=== Seçilmiş Metin ===
“When God made the first clay model of a human being he painted in the eyes , the lips, and the sex. Then he painted in each persons name lest the owner should ever forget it. If god approved on his creation he brought the painted clay into life by signing his own name…’’
1996 yapımı “The Pillow Book” adlı filmin açılışında bu replikleri duyarken bir yandan da yönetmeni Peter Greenaway’in bu sözleri görselleştirmesine tanık oluruz. Özetle, küçük bir kız çocuğunun (Nagiko’nun küçüklüğü) yüzünün boyanmasını izleriz. Tanrı insanı yaratırken, gözlerini yaratırken yanaklar boyanır, cinsiyetini belirlediğinde sıra dudaklardadır. Yapıtını bitirip kendi adını yazarken de kızımızın ense kısmına imza atılır.
“Tuval Bedenler” olarak Türkçe’ye çevrilen ve Peter Greenaway’in yönetmenliğini yaptığı “The Pillow Book”, onuncu yüzyıl Japonya’sından Sei Sonagon’un kitabına dayanır. Filmde genç bir Japon kadını olan Nagiko (Vivian Wu), aşığı Jerome’un (Ewan McGregor) bedeni üzerine mektuplar ve öyküler yazar. Jerome, canlı el yazması olarak Nagiko’nun yayımcısı adama gider ve onunla ilişki yaşar. Bundan sonra ihanet, bedenler üzerinde ölüm ilanları olarak yayınlanmaya ve klasik tabirle; olaylar gelişmeye başlar.
=== Satır Alıntıları ===
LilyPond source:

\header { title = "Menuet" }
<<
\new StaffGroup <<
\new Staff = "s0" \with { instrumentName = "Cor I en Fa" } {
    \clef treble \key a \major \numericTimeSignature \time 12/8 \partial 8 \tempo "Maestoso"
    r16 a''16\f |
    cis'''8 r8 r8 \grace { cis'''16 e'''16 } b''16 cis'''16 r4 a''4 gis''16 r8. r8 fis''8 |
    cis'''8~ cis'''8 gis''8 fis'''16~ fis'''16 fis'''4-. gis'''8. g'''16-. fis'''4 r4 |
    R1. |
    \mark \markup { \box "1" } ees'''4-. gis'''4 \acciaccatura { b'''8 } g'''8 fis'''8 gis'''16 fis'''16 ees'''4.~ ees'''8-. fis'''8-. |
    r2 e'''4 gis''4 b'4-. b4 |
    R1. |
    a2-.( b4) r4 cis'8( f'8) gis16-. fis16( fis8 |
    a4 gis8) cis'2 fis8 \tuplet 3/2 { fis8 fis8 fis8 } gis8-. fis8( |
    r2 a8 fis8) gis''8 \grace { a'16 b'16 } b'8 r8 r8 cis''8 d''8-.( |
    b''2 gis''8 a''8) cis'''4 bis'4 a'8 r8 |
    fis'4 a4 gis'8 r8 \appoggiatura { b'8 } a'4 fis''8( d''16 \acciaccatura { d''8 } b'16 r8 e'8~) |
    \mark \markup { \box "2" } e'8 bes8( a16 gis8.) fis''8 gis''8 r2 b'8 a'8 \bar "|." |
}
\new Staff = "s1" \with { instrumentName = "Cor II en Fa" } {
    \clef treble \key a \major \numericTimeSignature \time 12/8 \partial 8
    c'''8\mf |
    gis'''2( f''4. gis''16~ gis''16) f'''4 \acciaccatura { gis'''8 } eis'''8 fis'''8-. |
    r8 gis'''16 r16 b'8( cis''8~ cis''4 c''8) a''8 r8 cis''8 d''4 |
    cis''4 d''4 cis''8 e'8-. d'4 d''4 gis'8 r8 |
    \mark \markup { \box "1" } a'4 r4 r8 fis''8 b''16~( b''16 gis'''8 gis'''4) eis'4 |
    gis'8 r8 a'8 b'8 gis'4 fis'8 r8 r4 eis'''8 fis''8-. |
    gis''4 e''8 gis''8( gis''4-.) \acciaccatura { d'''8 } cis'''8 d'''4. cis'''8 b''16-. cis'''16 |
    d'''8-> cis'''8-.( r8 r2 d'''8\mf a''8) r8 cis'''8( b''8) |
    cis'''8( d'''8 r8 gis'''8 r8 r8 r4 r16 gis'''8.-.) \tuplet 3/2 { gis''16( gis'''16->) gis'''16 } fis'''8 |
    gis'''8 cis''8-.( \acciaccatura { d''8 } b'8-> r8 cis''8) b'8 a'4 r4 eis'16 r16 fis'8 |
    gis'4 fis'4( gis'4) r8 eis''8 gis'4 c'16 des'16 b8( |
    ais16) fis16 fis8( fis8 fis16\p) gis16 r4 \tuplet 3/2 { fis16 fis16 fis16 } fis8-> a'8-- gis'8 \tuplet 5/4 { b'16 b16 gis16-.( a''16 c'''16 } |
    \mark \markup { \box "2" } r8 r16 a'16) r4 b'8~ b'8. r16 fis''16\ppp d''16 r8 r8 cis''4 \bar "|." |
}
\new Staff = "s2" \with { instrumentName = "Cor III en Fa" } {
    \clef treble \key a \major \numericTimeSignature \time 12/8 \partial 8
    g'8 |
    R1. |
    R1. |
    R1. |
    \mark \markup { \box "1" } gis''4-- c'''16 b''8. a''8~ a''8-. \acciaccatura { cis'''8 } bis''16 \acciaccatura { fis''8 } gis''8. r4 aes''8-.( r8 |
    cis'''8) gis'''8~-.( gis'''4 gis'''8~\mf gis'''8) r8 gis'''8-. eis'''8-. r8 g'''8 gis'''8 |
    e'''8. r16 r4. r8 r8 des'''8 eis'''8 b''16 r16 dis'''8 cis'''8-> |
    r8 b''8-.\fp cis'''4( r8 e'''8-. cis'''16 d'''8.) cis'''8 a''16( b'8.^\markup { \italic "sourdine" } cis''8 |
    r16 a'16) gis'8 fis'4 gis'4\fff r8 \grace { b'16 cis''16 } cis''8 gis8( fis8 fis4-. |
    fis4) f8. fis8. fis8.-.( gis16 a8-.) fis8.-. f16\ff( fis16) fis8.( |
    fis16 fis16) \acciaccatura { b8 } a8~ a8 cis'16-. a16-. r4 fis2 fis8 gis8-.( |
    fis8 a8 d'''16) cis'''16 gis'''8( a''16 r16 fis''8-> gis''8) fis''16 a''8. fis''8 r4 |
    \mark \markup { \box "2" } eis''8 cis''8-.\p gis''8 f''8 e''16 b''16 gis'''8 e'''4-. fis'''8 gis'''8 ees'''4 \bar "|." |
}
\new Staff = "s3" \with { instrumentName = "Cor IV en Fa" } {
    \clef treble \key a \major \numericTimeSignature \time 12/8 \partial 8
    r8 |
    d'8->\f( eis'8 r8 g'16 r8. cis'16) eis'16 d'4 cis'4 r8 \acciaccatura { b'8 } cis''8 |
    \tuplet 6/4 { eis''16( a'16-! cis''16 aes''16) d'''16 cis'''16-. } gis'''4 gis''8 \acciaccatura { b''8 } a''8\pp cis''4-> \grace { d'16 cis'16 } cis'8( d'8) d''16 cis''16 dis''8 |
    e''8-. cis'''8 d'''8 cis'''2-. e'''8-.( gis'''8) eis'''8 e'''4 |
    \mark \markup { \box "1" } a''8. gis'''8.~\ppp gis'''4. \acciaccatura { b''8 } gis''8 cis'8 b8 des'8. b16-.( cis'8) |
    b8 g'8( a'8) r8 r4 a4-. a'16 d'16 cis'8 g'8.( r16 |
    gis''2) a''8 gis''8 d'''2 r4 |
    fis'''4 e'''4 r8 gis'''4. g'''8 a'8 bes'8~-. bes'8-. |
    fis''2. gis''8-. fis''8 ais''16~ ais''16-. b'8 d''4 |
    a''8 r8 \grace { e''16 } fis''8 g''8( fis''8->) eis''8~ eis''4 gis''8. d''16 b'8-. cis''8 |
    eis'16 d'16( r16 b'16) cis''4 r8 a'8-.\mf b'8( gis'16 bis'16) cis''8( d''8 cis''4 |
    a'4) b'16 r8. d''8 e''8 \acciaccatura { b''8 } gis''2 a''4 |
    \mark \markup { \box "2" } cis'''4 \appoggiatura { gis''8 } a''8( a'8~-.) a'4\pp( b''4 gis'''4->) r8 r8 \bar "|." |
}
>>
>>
===
**Görev Tanımı:**
“The Pillow Book” filmini anlatan metinle aşağıdaki ifadelerin her birinin uyuşup uyuşmadığını evet veya hayır ile belirtiniz ve kararınızı destekleyen sözcükleri metinden aynen aktarınız. 1. Film, on birinci yüzyıl Japonya’sından bir kitaba dayanır. 2. Jerome, Nagiko’nun yayımcısı olan adamla ilişki yaşar. 3. Açılış sahnesinde cinsiyet belirlenirken yanaklar boyanır. Yanıtlarınızda yalnızca metni esas alınız.

**Doğru Sonuç:**
1. Hayır: “onuncu yüzyıl Japonya’sından Sei Sonagon’un kitabına dayanır”
2. Evet: “Jerome, canlı el yazması olarak Nagiko’nun yayımcısı adama gider ve onunla ilişki yaşar”
3. Hayır: “cinsiyetini belirlediğinde sıra dudaklardadır”